_Your instructions_: An exact copy of every entry is required, minus the pictures.

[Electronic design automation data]
+ + +

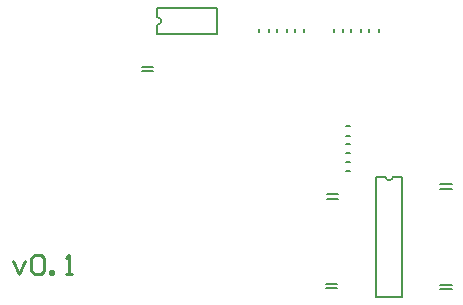
<source format=gto>
G04 Layer_Color=65535*
%FSLAX24Y24*%
%MOIN*%
G70*
G01*
G75*
%ADD27C,0.0079*%
%ADD28C,0.0050*%
%ADD29C,0.0098*%
D27*
X6285Y9521D02*
G03*
X6285Y9771I0J125D01*
G01*
X13891Y4463D02*
G03*
X14141Y4463I125J0D01*
G01*
X6285Y9207D02*
Y9521D01*
Y9207D02*
X8285D01*
X6285Y9771D02*
Y10085D01*
X8285D01*
Y9207D02*
Y10085D01*
X13587Y463D02*
X14445D01*
X13587D02*
Y4463D01*
X13891D01*
X14445Y463D02*
Y4463D01*
X14141D02*
X14445D01*
D28*
X10864Y9271D02*
Y9391D01*
X11184Y9271D02*
Y9391D01*
X10273Y9271D02*
Y9391D01*
X10593Y9271D02*
Y9391D01*
X9683Y9271D02*
Y9391D01*
X10003Y9271D02*
Y9391D01*
X13344Y9271D02*
Y9391D01*
X13664Y9271D02*
Y9391D01*
X12753Y9271D02*
Y9391D01*
X13073Y9271D02*
Y9391D01*
X12163Y9271D02*
Y9391D01*
X12483Y9271D02*
Y9391D01*
X5757Y7981D02*
X6132D01*
X5757Y8121D02*
X6132D01*
X11939Y3869D02*
X12313D01*
X11939Y3729D02*
X12313D01*
X11899Y897D02*
X12274D01*
X11899Y757D02*
X12274D01*
X15718Y4204D02*
X16093D01*
X15718Y4064D02*
X16093D01*
X15718Y857D02*
X16093D01*
X15718Y717D02*
X16093D01*
X12578Y4643D02*
X12698D01*
X12578Y4963D02*
X12698D01*
X12578Y5234D02*
X12698D01*
X12578Y5554D02*
X12698D01*
X12578Y5824D02*
X12698D01*
X12578Y6144D02*
X12698D01*
D29*
X1457Y1640D02*
X1667Y1220D01*
X1876Y1640D01*
X2086Y1745D02*
X2191Y1850D01*
X2401D01*
X2506Y1745D01*
Y1325D01*
X2401Y1220D01*
X2191D01*
X2086Y1325D01*
Y1745D01*
X2716Y1220D02*
Y1325D01*
X2821D01*
Y1220D01*
X2716D01*
X3241D02*
X3451D01*
X3346D01*
Y1850D01*
X3241Y1745D01*
M02*

</source>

+ + +

_Answer for this exercise_:
<source format=gto>
G04 Layer_Color=65535*
%FSLAX24Y24*%
%MOIN*%
G70*
G01*
G75*
%ADD27C,0.0079*%
%ADD28C,0.0050*%
%ADD29C,0.0098*%
D27*
X6285Y9521D02*
G03*
X6285Y9771I0J125D01*
G01*
X13891Y4463D02*
G03*
X14141Y4463I125J0D01*
G01*
X6285Y9207D02*
Y9521D01*
Y9207D02*
X8285D01*
X6285Y9771D02*
Y10085D01*
X8285D01*
Y9207D02*
Y10085D01*
X13587Y463D02*
X14445D01*
X13587D02*
Y4463D01*
X13891D01*
X14445Y463D02*
Y4463D01*
X14141D02*
X14445D01*
D28*
X10864Y9271D02*
Y9391D01*
X11184Y9271D02*
Y9391D01*
X10273Y9271D02*
Y9391D01*
X10593Y9271D02*
Y9391D01*
X9683Y9271D02*
Y9391D01*
X10003Y9271D02*
Y9391D01*
X13344Y9271D02*
Y9391D01*
X13664Y9271D02*
Y9391D01*
X12753Y9271D02*
Y9391D01*
X13073Y9271D02*
Y9391D01*
X12163Y9271D02*
Y9391D01*
X12483Y9271D02*
Y9391D01*
X5757Y7981D02*
X6132D01*
X5757Y8121D02*
X6132D01*
X11939Y3869D02*
X12313D01*
X11939Y3729D02*
X12313D01*
X11899Y897D02*
X12274D01*
X11899Y757D02*
X12274D01*
X15718Y4204D02*
X16093D01*
X15718Y4064D02*
X16093D01*
X15718Y857D02*
X16093D01*
X15718Y717D02*
X16093D01*
X12578Y4643D02*
X12698D01*
X12578Y4963D02*
X12698D01*
X12578Y5234D02*
X12698D01*
X12578Y5554D02*
X12698D01*
X12578Y5824D02*
X12698D01*
X12578Y6144D02*
X12698D01*
D29*
X1457Y1640D02*
X1667Y1220D01*
X1876Y1640D01*
X2086Y1745D02*
X2191Y1850D01*
X2401D01*
X2506Y1745D01*
Y1325D01*
X2401Y1220D01*
X2191D01*
X2086Y1325D01*
Y1745D01*
X2716Y1220D02*
Y1325D01*
X2821D01*
Y1220D01*
X2716D01*
X3241D02*
X3451D01*
X3346D01*
Y1850D01*
X3241Y1745D01*
M02*

</source>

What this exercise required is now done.